=== DIRECTIONS ===
Only the records, repeated exactly, should make up the response.

=== GIVEN ENTRIES ===
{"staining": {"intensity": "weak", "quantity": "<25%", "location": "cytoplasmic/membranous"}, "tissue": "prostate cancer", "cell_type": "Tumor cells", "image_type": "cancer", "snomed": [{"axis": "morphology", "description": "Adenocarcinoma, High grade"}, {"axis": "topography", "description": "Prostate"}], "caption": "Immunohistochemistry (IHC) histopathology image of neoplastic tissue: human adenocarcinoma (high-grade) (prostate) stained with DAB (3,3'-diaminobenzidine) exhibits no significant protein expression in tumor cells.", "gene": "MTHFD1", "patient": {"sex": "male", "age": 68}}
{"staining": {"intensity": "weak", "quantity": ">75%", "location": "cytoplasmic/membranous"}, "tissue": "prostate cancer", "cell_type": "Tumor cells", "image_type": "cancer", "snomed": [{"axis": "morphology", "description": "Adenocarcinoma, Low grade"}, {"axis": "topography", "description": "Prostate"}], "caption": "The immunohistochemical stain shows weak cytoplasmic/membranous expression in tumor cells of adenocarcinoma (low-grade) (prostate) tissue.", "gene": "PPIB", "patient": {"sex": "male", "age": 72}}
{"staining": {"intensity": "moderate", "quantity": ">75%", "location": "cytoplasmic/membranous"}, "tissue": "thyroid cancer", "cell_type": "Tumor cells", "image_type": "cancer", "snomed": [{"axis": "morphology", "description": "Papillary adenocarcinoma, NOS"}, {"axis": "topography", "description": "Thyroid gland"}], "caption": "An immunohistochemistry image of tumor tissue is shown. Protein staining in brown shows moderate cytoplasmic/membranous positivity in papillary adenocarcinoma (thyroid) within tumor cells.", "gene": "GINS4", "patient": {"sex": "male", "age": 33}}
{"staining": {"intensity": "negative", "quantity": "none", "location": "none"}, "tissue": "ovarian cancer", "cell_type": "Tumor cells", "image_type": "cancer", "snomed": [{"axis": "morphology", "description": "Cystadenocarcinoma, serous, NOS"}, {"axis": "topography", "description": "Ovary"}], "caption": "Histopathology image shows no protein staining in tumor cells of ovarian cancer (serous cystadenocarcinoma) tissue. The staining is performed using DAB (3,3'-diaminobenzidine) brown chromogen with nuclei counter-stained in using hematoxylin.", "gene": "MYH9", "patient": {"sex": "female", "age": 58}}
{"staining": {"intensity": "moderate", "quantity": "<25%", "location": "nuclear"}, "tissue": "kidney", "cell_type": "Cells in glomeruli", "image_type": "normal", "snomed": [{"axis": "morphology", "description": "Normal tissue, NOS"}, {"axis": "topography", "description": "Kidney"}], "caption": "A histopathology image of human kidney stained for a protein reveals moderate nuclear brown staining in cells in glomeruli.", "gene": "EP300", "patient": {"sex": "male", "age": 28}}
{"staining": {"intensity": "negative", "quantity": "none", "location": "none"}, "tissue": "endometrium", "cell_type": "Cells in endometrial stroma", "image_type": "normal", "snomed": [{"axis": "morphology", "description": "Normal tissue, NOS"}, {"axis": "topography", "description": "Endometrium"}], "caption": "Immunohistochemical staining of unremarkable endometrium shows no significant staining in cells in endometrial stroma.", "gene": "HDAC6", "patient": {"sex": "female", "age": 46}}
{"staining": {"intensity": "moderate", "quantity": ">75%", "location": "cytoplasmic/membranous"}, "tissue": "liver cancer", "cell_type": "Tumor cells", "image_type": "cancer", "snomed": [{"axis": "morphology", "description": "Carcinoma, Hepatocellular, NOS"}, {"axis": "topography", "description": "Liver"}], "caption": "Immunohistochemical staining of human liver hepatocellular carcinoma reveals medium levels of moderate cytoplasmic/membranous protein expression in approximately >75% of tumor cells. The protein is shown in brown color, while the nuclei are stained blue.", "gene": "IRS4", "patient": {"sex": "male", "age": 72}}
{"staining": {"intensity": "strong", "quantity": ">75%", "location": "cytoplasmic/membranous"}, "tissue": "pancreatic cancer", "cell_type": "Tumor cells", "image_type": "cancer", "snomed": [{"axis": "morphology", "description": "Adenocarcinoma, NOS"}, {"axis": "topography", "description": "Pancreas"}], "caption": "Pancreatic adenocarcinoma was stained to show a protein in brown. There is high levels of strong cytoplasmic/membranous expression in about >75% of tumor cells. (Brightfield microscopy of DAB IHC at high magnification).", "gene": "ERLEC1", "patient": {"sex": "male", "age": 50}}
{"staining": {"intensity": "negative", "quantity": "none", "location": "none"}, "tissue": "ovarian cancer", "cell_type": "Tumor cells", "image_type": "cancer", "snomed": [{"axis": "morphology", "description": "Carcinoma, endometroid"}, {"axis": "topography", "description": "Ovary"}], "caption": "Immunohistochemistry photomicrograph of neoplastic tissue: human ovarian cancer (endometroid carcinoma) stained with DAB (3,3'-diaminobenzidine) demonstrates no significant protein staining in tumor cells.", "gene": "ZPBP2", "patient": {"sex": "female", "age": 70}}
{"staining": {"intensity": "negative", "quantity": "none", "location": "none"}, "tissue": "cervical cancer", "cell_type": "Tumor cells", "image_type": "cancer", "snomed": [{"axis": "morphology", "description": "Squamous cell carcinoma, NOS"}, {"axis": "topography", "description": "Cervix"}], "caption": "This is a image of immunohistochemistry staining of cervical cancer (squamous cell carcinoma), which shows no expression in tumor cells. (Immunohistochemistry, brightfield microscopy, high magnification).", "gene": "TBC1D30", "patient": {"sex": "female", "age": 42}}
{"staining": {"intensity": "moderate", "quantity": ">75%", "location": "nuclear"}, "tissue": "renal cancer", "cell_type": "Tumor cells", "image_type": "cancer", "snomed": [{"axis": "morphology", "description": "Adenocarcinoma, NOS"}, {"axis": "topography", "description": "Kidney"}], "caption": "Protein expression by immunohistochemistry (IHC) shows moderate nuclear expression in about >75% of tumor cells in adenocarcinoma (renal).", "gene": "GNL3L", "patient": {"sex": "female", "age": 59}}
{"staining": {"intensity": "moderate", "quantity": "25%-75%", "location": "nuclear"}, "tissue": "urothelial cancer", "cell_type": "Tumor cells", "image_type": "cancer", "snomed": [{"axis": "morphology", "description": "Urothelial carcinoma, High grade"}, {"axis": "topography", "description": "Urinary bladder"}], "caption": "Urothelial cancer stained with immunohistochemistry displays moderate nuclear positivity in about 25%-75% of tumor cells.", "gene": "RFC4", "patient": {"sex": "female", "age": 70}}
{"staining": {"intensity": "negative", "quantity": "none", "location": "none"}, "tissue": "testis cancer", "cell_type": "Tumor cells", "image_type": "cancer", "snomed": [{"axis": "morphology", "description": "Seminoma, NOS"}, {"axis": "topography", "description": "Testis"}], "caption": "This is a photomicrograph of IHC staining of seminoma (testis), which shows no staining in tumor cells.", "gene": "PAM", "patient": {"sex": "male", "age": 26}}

=== TASK ANSWER ===
{"staining": {"intensity": "weak", "quantity": "<25%", "location": "cytoplasmic/membranous"}, "tissue": "prostate cancer", "cell_type": "Tumor cells", "image_type": "cancer", "snomed": [{"axis": "morphology", "description": "Adenocarcinoma, High grade"}, {"axis": "topography", "description": "Prostate"}], "caption": "Immunohistochemistry (IHC) histopathology image of neoplastic tissue: human adenocarcinoma (high-grade) (prostate) stained with DAB (3,3'-diaminobenzidine) exhibits no significant protein expression in tumor cells.", "gene": "MTHFD1", "patient": {"sex": "male", "age": 68}}
{"staining": {"intensity": "weak", "quantity": ">75%", "location": "cytoplasmic/membranous"}, "tissue": "prostate cancer", "cell_type": "Tumor cells", "image_type": "cancer", "snomed": [{"axis": "morphology", "description": "Adenocarcinoma, Low grade"}, {"axis": "topography", "description": "Prostate"}], "caption": "The immunohistochemical stain shows weak cytoplasmic/membranous expression in tumor cells of adenocarcinoma (low-grade) (prostate) tissue.", "gene": "PPIB", "patient": {"sex": "male", "age": 72}}
{"staining": {"intensity": "moderate", "quantity": ">75%", "location": "cytoplasmic/membranous"}, "tissue": "thyroid cancer", "cell_type": "Tumor cells", "image_type": "cancer", "snomed": [{"axis": "morphology", "description": "Papillary adenocarcinoma, NOS"}, {"axis": "topography", "description": "Thyroid gland"}], "caption": "An immunohistochemistry image of tumor tissue is shown. Protein staining in brown shows moderate cytoplasmic/membranous positivity in papillary adenocarcinoma (thyroid) within tumor cells.", "gene": "GINS4", "patient": {"sex": "male", "age": 33}}
{"staining": {"intensity": "negative", "quantity": "none", "location": "none"}, "tissue": "ovarian cancer", "cell_type": "Tumor cells", "image_type": "cancer", "snomed": [{"axis": "morphology", "description": "Cystadenocarcinoma, serous, NOS"}, {"axis": "topography", "description": "Ovary"}], "caption": "Histopathology image shows no protein staining in tumor cells of ovarian cancer (serous cystadenocarcinoma) tissue. The staining is performed using DAB (3,3'-diaminobenzidine) brown chromogen with nuclei counter-stained in using hematoxylin.", "gene": "MYH9", "patient": {"sex": "female", "age": 58}}
{"staining": {"intensity": "moderate", "quantity": "<25%", "location": "nuclear"}, "tissue": "kidney", "cell_type": "Cells in glomeruli", "image_type": "normal", "snomed": [{"axis": "morphology", "description": "Normal tissue, NOS"}, {"axis": "topography", "description": "Kidney"}], "caption": "A histopathology image of human kidney stained for a protein reveals moderate nuclear brown staining in cells in glomeruli.", "gene": "EP300", "patient": {"sex": "male", "age": 28}}
{"staining": {"intensity": "negative", "quantity": "none", "location": "none"}, "tissue": "endometrium", "cell_type": "Cells in endometrial stroma", "image_type": "normal", "snomed": [{"axis": "morphology", "description": "Normal tissue, NOS"}, {"axis": "topography", "description": "Endometrium"}], "caption": "Immunohistochemical staining of unremarkable endometrium shows no significant staining in cells in endometrial stroma.", "gene": "HDAC6", "patient": {"sex": "female", "age": 46}}
{"staining": {"intensity": "moderate", "quantity": ">75%", "location": "cytoplasmic/membranous"}, "tissue": "liver cancer", "cell_type": "Tumor cells", "image_type": "cancer", "snomed": [{"axis": "morphology", "description": "Carcinoma, Hepatocellular, NOS"}, {"axis": "topography", "description": "Liver"}], "caption": "Immunohistochemical staining of human liver hepatocellular carcinoma reveals medium levels of moderate cytoplasmic/membranous protein expression in approximately >75% of tumor cells. The protein is shown in brown color, while the nuclei are stained blue.", "gene": "IRS4", "patient": {"sex": "male", "age": 72}}
{"staining": {"intensity": "strong", "quantity": ">75%", "location": "cytoplasmic/membranous"}, "tissue": "pancreatic cancer", "cell_type": "Tumor cells", "image_type": "cancer", "snomed": [{"axis": "morphology", "description": "Adenocarcinoma, NOS"}, {"axis": "topography", "description": "Pancreas"}], "caption": "Pancreatic adenocarcinoma was stained to show a protein in brown. There is high levels of strong cytoplasmic/membranous expression in about >75% of tumor cells. (Brightfield microscopy of DAB IHC at high magnification).", "gene": "ERLEC1", "patient": {"sex": "male", "age": 50}}
{"staining": {"intensity": "negative", "quantity": "none", "location": "none"}, "tissue": "ovarian cancer", "cell_type": "Tumor cells", "image_type": "cancer", "snomed": [{"axis": "morphology", "description": "Carcinoma, endometroid"}, {"axis": "topography", "description": "Ovary"}], "caption": "Immunohistochemistry photomicrograph of neoplastic tissue: human ovarian cancer (endometroid carcinoma) stained with DAB (3,3'-diaminobenzidine) demonstrates no significant protein staining in tumor cells.", "gene": "ZPBP2", "patient": {"sex": "female", "age": 70}}
{"staining": {"intensity": "negative", "quantity": "none", "location": "none"}, "tissue": "cervical cancer", "cell_type": "Tumor cells", "image_type": "cancer", "snomed": [{"axis": "morphology", "description": "Squamous cell carcinoma, NOS"}, {"axis": "topography", "description": "Cervix"}], "caption": "This is a image of immunohistochemistry staining of cervical cancer (squamous cell carcinoma), which shows no expression in tumor cells. (Immunohistochemistry, brightfield microscopy, high magnification).", "gene": "TBC1D30", "patient": {"sex": "female", "age": 42}}
{"staining": {"intensity": "moderate", "quantity": ">75%", "location": "nuclear"}, "tissue": "renal cancer", "cell_type": "Tumor cells", "image_type": "cancer", "snomed": [{"axis": "morphology", "description": "Adenocarcinoma, NOS"}, {"axis": "topography", "description": "Kidney"}], "caption": "Protein expression by immunohistochemistry (IHC) shows moderate nuclear expression in about >75% of tumor cells in adenocarcinoma (renal).", "gene": "GNL3L", "patient": {"sex": "female", "age": 59}}
{"staining": {"intensity": "moderate", "quantity": "25%-75%", "location": "nuclear"}, "tissue": "urothelial cancer", "cell_type": "Tumor cells", "image_type": "cancer", "snomed": [{"axis": "morphology", "description": "Urothelial carcinoma, High grade"}, {"axis": "topography", "description": "Urinary bladder"}], "caption": "Urothelial cancer stained with immunohistochemistry displays moderate nuclear positivity in about 25%-75% of tumor cells.", "gene": "RFC4", "patient": {"sex": "female", "age": 70}}
{"staining": {"intensity": "negative", "quantity": "none", "location": "none"}, "tissue": "testis cancer", "cell_type": "Tumor cells", "image_type": "cancer", "snomed": [{"axis": "morphology", "description": "Seminoma, NOS"}, {"axis": "topography", "description": "Testis"}], "caption": "This is a photomicrograph of IHC staining of seminoma (testis), which shows no staining in tumor cells.", "gene": "PAM", "patient": {"sex": "male", "age": 26}}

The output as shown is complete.